Medication Color: What It Means

Why colored medicines?

Colored medicines are easier for patients to distinguish – especially for seniors, who often have to take many different medicines at different times of the day, the coloring is an advantage. It structures the intake rhythm, for example the red pill in the morning, the white pill at noon, and the blue pill in the evening. In this way, the medications are not so easily confused.

The more striking the tablets are (color, shape, but also dosage form), the easier they are to recognize (e.g. the blue potency pill or the headache tablet with a cross). Some patients often cannot remember the name of the medication they have taken, but they can remember its color. Doctors may then be able to draw conclusions about the drug.

Blue calms, red wakes up

Tablets and capsules

However, the color of a drug not only promotes recognition, but also has an influence on the effectiveness of the drug and its acceptance by patients.

Color plays an important role in the placebo effect of tablets and capsules, for example. A number of studies have come to the following conclusions, for example:

  • Depressive patients responded better to yellow-colored tablets than to green or red ones.
  • Patients with hypertension, on the other hand, had a preference for white tablets.
  • Overall, red and black tablets appear to be more effective than white ones. Brown ones are reported to have the strongest laxative effect.

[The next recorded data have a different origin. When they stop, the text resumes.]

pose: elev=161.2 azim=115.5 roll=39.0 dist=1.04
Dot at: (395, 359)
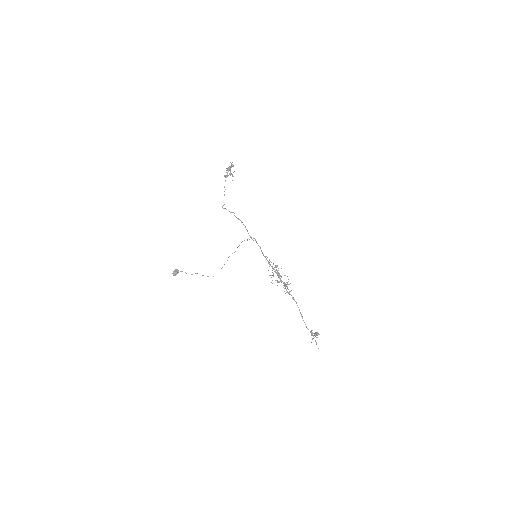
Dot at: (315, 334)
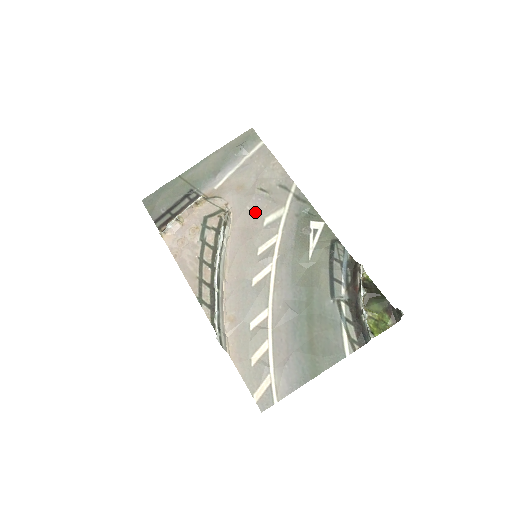
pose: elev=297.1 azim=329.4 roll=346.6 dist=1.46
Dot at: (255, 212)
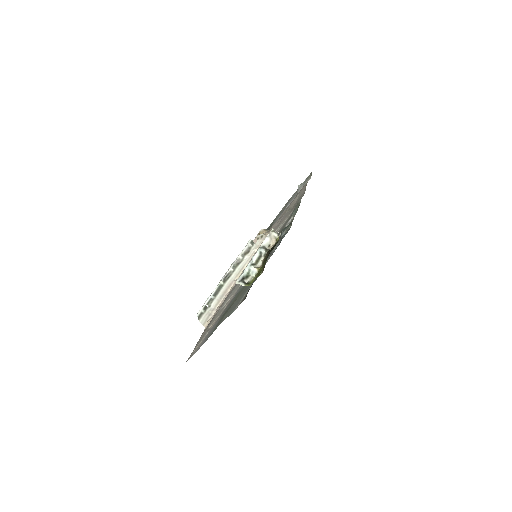
Dot at: occluded
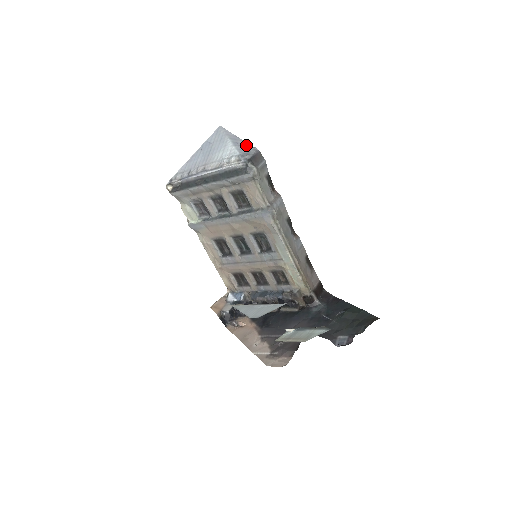
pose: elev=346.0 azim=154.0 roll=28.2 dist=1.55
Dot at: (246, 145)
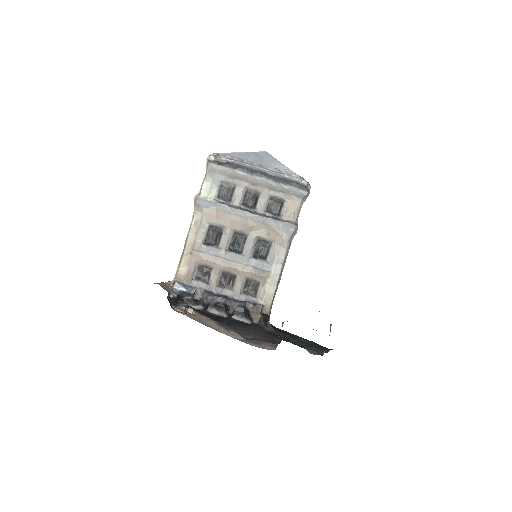
Dot at: occluded
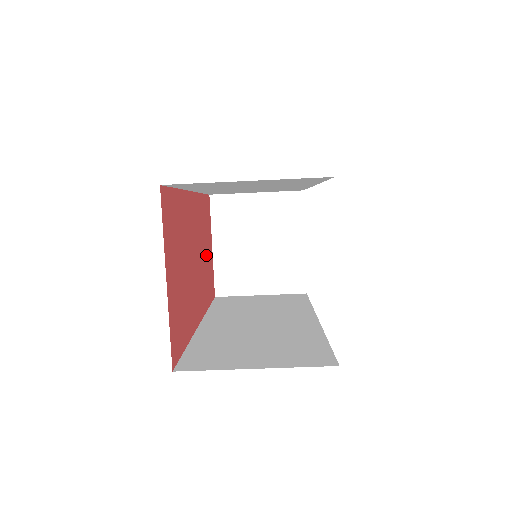
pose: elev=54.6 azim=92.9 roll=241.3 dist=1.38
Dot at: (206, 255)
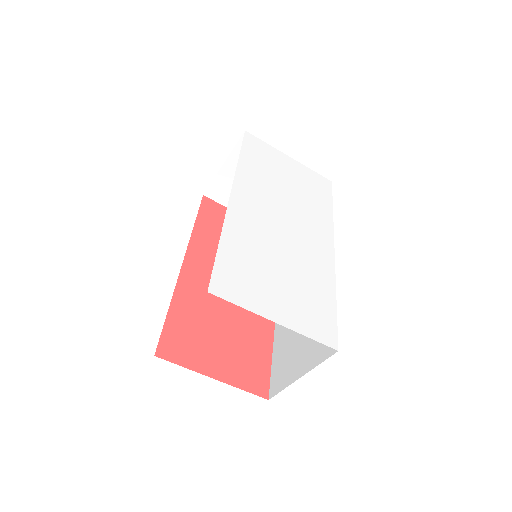
Dot at: occluded
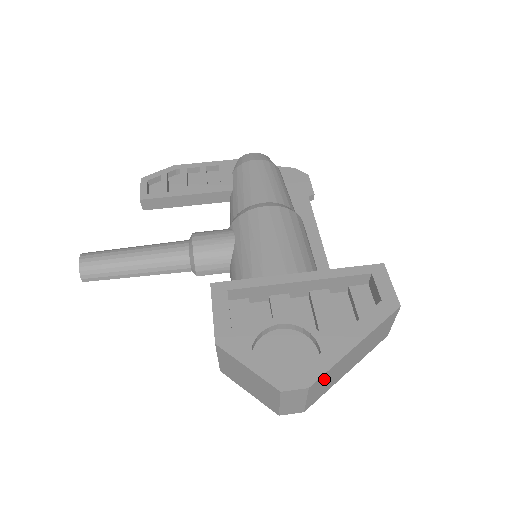
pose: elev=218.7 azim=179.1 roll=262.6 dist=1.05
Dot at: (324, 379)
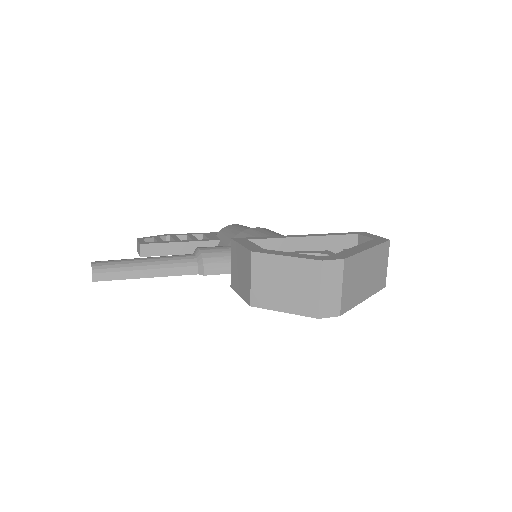
Dot at: (352, 269)
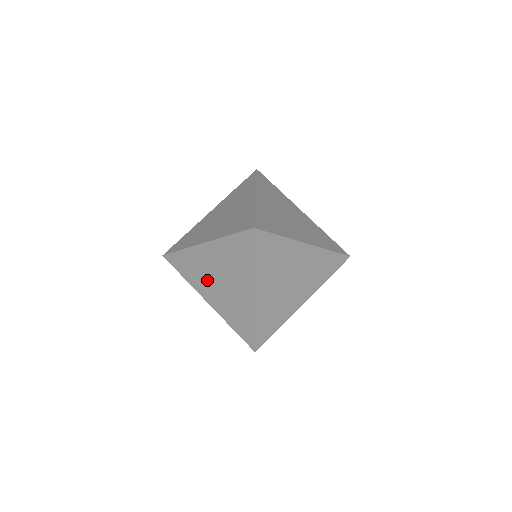
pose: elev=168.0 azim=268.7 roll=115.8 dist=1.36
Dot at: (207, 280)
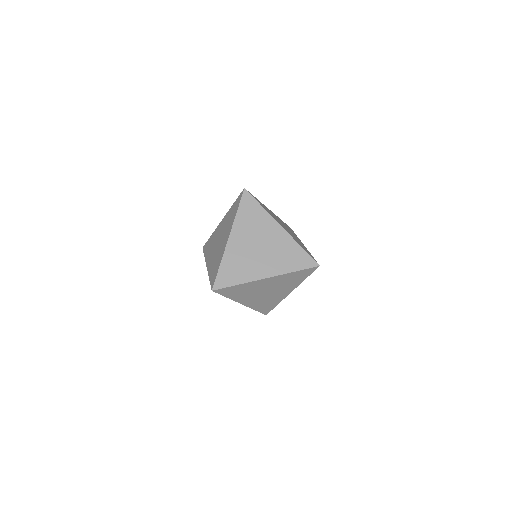
Dot at: (213, 247)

Pharmaceutical manufacturers have been using these findings from color psychology for some time. This is why tranquilizers are often colored blue, stomachicides green, strong painkillers and cardiovascular drugs red, antidepressants and stimulants tend to be red, yellow or pastel-colored, and contraceptive pills lavender or pink.

Colored injections

Leading the pack in placebo treatment of pain is the purple vitamin B12 shot. A pain researcher calculated that it was equivalent to the effect of five milligrams of morphine.

Price and taste

In addition to color and dosage form, a drug’s price and taste also play a role. Many patients believe that an expensive drug works better than a cheap one, and a bitter-tasting medicine better than a pleasant-tasting one.